On May 20, Ma Ying-jeou was sworn in as the president of Taiwan (Republic of China), in an election that marks the first successive transfer of power in Taiwan’s fledgling democracy since the Democratic Progressive Party (DPP) won the 2000 presidential election. President Ma’s much awaited inaugural address outlined his vision for the future of cross-Strait relations, which was often turbulent during former DPP President Chen Shui-bian’s administration. In his address, Ma emphasized his campaign pledge to renew cross-Strait relations based on the principles of “no independence, no unification and no use of force,” and on the premise established under the so-called “1992 Consensus,” which supposedly acknowledges both sides’ acceptance of “One China” but with “different interpretations” (China Brief, March 14; Taipei Times, May 18).
Ma also reiterated Vice-President Vincent Siew’s appeal for both sides to “face reality, pioneer a new future, shelve controversies and pursue a win-win solution,” as the guiding premise to move cross-Strait relations forward. Vice-President Siew conveyed this appeal to Chinese President Hu Jintao at the Boao Forum held on Hainan Island on April 12 when the two first met. Ma added that he believes China and Taiwan can “strike a balance as each pursues its own interests … The normalization of economic and cultural relations is the first step to a win-win solution.” This was an affirmative statement that was widely considered Ma’s response to Chinese President Hu Jintao’s “16-word maxim,” issued during Hu’s meeting with former KMT Chairman Lien Chan on April 29, that China and Taiwan should “seek to build mutual trust, shelve disputes, seek common ground while reserving differences, and create ‘win-win’ development.” Ma concluded that Hu’s “views are very much in line with our own.”

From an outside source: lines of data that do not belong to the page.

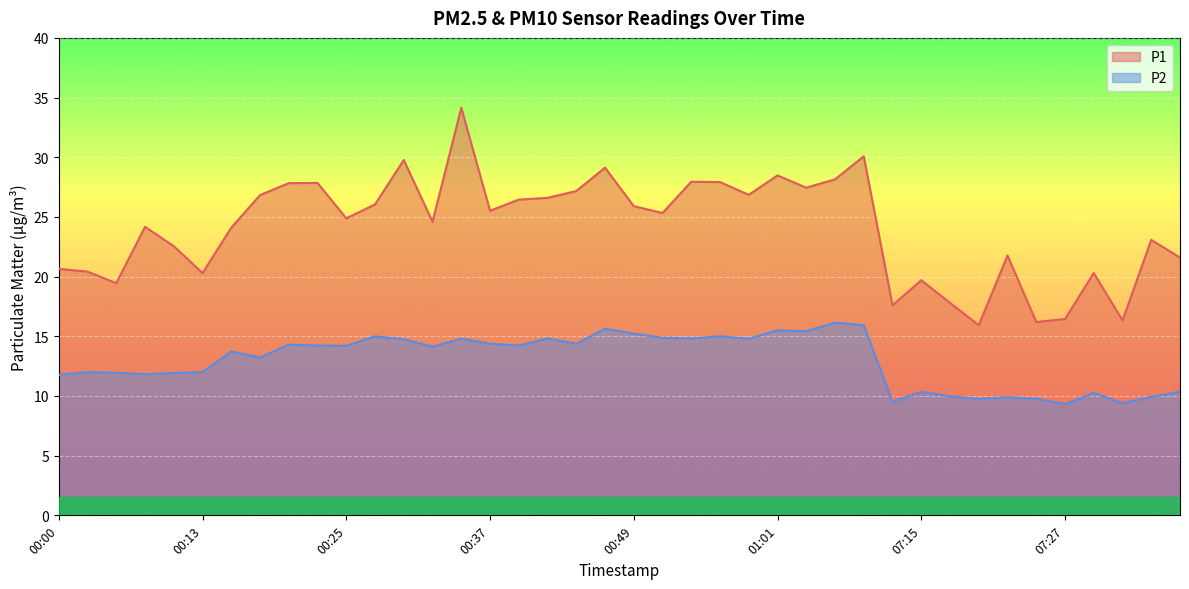

What is the average value of the P1 series?

24.1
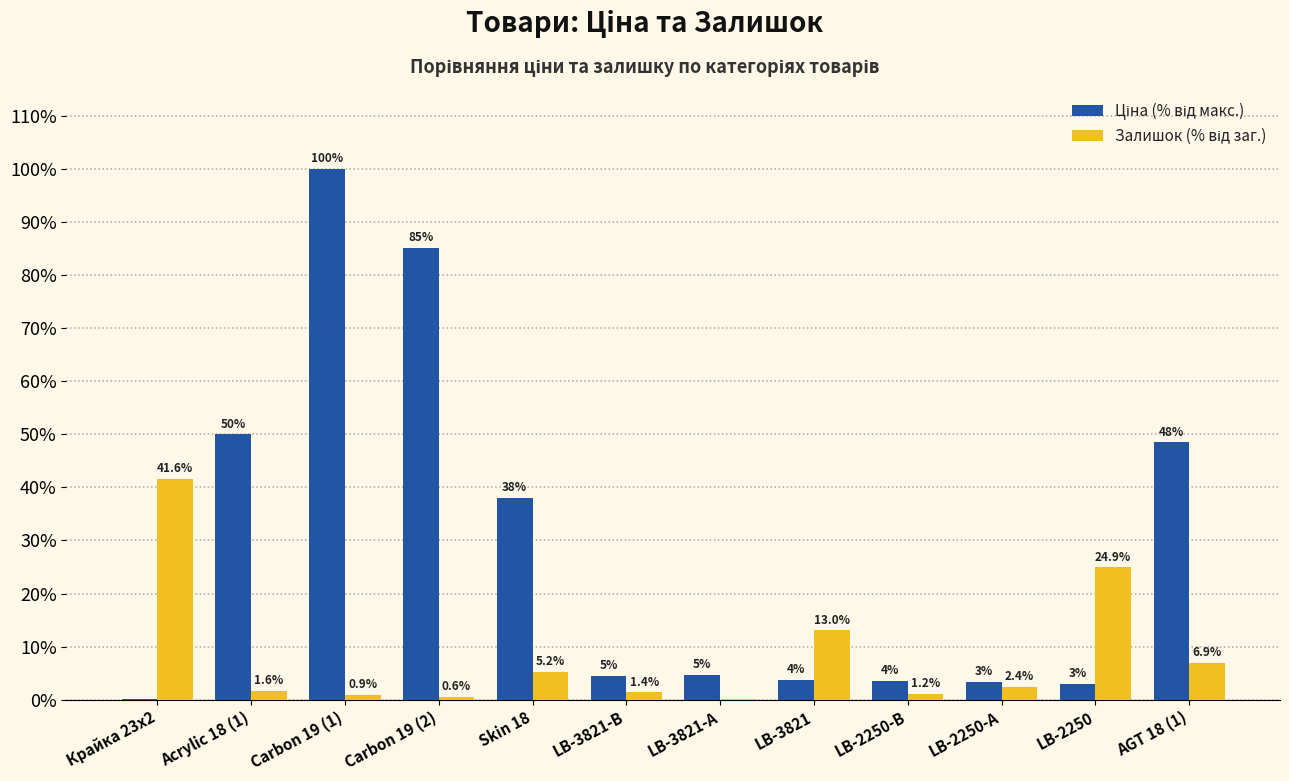

What is the greatest value displayed?

100.0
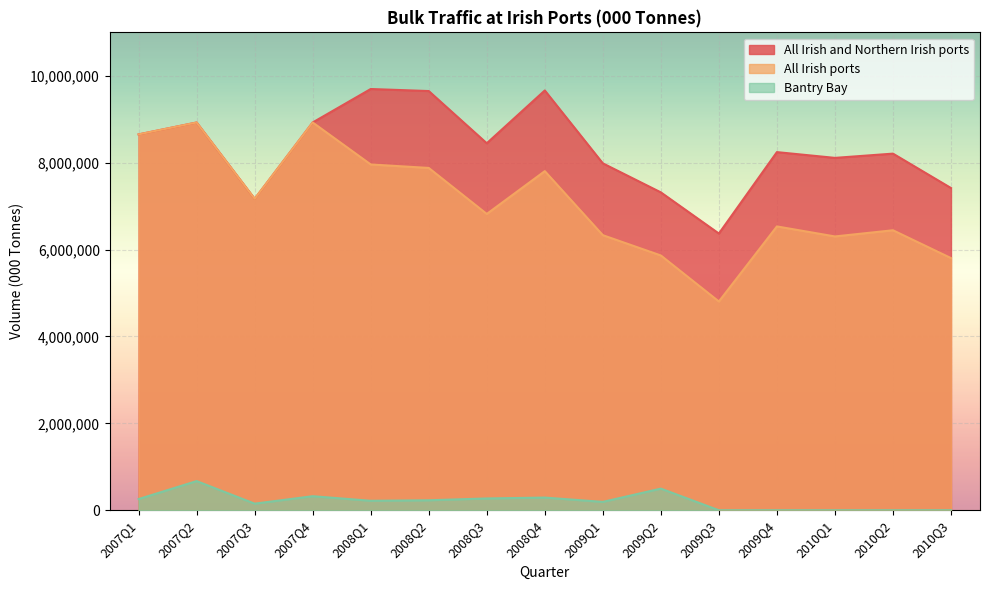

Is the value of Bantry Bay at 2010Q1 greater than the value of All Irish and Northern Irish ports at 2010Q3?

No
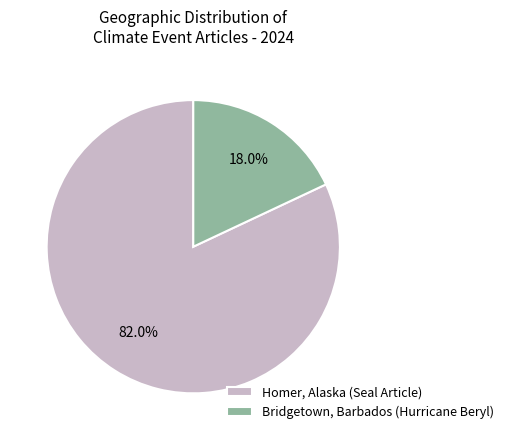

Which category has the smallest portion of the pie?

Bridgetown, Barbados (Hurricane Beryl)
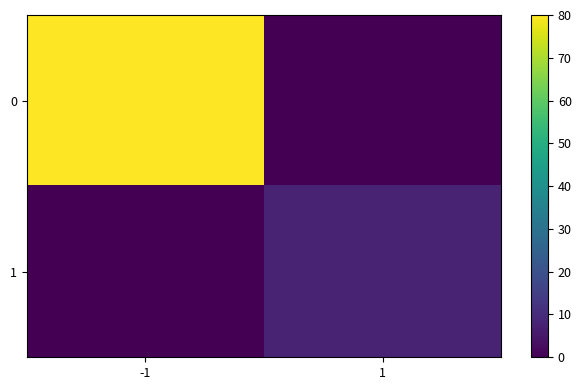

Reading right to left, transcribe all the data shown in this chart.

0: 1=0	-1=80
1: 1=8	-1=0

Ma also proclaimed that “in resolving cross-Strait issues, what matters is not sovereignty but core values and way of life,” which signals a stark departure from the DPP line of emphasizing Taiwan’s sovereignty in dealing with China in cross-Strait relations. The issue of sovereignty has been a sore spot in cross-Strait relations as China claims sovereignty over the island.
Wu Po-hsiung, chairman of the KMT, is scheduled to visit China on May 26 upon an invitation from Hu. Wu will be the first ruling party chief from Taiwan to travel to China (China Post, May 19).